Verification practices
Another reason Lane thinks Earth Electric didn’t win bids on EnergySage was she often found herself being outbid by unqualified contractors. She thinks third-party companies are using the site to find jobs, then subcontracting the work out on the cheap. Her company has been contacted by some of these companies offering to hire Earth Electric at 60 or 40 cents per watt.
“So these out-of-area ‘contractors’ are getting local installers who are hungry in a very competitive marketplace to install for them while they rake in the cash and aren’t even licensed to contract,” Lane said.
EnergySage said it is aware of the problem of verifying subcontractors and is working to develop more checks and balances to make sure all parties, contractors and subcontractors alike, are properly vetted.
“I understand it,” Aggarwal said. “We are trying to figure out how to address that through more transparency, while being respectful of the trend in the industry of this specialization.”
Aggarwal said many companies are now either focusing solely on sales or on installation, and subcontracting installations out or using tools like Pick My Solar for sales and marketing functions. He said the best way to fix the problem is through more transparency. Installation companies that perform all the labor in-house should call attention to that on their profiles. If a company tells EnergySage it uses subcontractors for the installation right away, Aggarwal said EnergySage will verify both the sales company and the subcontractor.
Playing with numbers
Exact Solar does most of its business in two states that are very different solar-wise: Pennsylvania and New Jersey. Pennsylvania has cheap electricity and low-priced SRECs, so the profit margin is thin. The added cost that must be paid to EnergySage for the sale could kill a job.
“If someone has a perfectly sunny roof that faces south, it can still work,” Bortman said. “But add in any variable like shade or orientation, and then you add in 12 cents a watt [for EnergySage], it can really make a difference and really make the numbers just not make sense.”
Add in the module price increase from the tariffs, and the system price would probably make the payback period longer than 12 years.
In New Jersey, solar makes a lot more financial sense. Electricity costs more, and SRECs are about $200 per MWh. Bortman is open to giving EnergySage another shot in the state if it makes sense in the future and Exact Solar employees see better returns on their time investment.

▶ _WHAT THIS TASK INVOLVES_
Carry on the piece about solar installers and EnergySage, picking up right after its final sentence.

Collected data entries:
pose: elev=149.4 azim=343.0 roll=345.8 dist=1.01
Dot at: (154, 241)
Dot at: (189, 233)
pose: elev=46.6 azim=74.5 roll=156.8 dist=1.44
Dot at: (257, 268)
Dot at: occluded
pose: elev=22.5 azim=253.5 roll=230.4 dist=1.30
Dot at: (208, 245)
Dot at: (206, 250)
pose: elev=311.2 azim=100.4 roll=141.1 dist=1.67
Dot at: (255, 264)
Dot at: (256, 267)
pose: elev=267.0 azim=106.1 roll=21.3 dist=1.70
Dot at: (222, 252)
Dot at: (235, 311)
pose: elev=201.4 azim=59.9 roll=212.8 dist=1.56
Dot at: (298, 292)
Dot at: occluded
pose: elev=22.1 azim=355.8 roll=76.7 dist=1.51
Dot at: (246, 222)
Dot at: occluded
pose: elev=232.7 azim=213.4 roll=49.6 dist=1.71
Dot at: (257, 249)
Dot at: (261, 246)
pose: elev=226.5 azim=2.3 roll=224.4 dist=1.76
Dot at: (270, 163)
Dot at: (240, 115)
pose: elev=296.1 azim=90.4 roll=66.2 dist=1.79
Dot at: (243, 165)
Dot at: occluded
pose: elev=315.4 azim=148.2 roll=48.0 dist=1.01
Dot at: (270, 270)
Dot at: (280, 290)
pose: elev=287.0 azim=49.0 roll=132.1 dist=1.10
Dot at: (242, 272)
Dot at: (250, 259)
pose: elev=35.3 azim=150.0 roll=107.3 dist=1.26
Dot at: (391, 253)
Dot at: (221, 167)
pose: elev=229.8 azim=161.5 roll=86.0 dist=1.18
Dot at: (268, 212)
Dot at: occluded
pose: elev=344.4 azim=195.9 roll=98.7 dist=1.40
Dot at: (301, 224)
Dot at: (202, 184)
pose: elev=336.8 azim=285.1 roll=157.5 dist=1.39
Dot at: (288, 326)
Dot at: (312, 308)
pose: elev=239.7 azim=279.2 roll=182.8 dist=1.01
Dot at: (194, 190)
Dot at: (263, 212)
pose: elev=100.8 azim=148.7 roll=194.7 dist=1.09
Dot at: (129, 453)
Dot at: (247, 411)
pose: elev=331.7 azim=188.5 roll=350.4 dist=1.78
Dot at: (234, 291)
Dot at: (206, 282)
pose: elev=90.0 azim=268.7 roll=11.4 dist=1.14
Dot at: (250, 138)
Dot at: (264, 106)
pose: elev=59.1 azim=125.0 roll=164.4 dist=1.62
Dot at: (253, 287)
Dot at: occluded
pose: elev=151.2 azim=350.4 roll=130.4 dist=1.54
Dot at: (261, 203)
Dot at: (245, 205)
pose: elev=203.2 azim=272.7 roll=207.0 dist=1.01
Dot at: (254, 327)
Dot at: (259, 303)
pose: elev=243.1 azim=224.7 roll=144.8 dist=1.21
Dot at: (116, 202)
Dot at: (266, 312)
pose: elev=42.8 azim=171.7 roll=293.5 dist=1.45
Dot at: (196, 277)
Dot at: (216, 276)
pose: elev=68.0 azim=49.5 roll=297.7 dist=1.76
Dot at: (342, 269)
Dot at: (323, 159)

▶ _ANSWER TO THE EXERCISE_
Making the numbers generate profit for the installers with the added payment to EnergySage can be tough because many consumers are just looking for the lowest price on the site instead of the best comprehensive deal to fit their needs. That type of “race-to-the-bottom” mentality hurts smaller contractors like Bortman and Lane.
“I’m not in it to be the lowest price,” Bortman said. “I’m not in it to be the highest price either, but, you know, I’m in it to be the highest quality. And maybe it’s hard to get that across in a bidding setting like that.”
Lane said she’s spoken with other local companies that have managed to clinch a couple of jobs through EnergySage by pricing jobs very low.
“That’s fine for a little while when you want to keep your employees working, but you can’t continue to grow and prosper…which is why we’re all in business,” Lane said. “We’re not here to be the low-price leader. As a local solar installer providing the level of customer support that we do, we can’t afford to be the Walmart of solar.”
EnergySage refutes the idea of a “race-to-the-bottom” on its website, pointing to a 2017 study by NREL that found “only about 38% of customers that have adopted PV on the quote platform selected the lowest available bid price.”
In the still-young solar market, marketplaces like EnergySage can help spread awareness of the technology and the cost that’s missing from solar websites. For solar contractors who don’t like buying leads outright but need more jobs, solar marketplaces can serve an important role in their project pipeline. But EnergySage does hear the valid concerns of installers about verification and time commitment and is working to improve the experience for installers.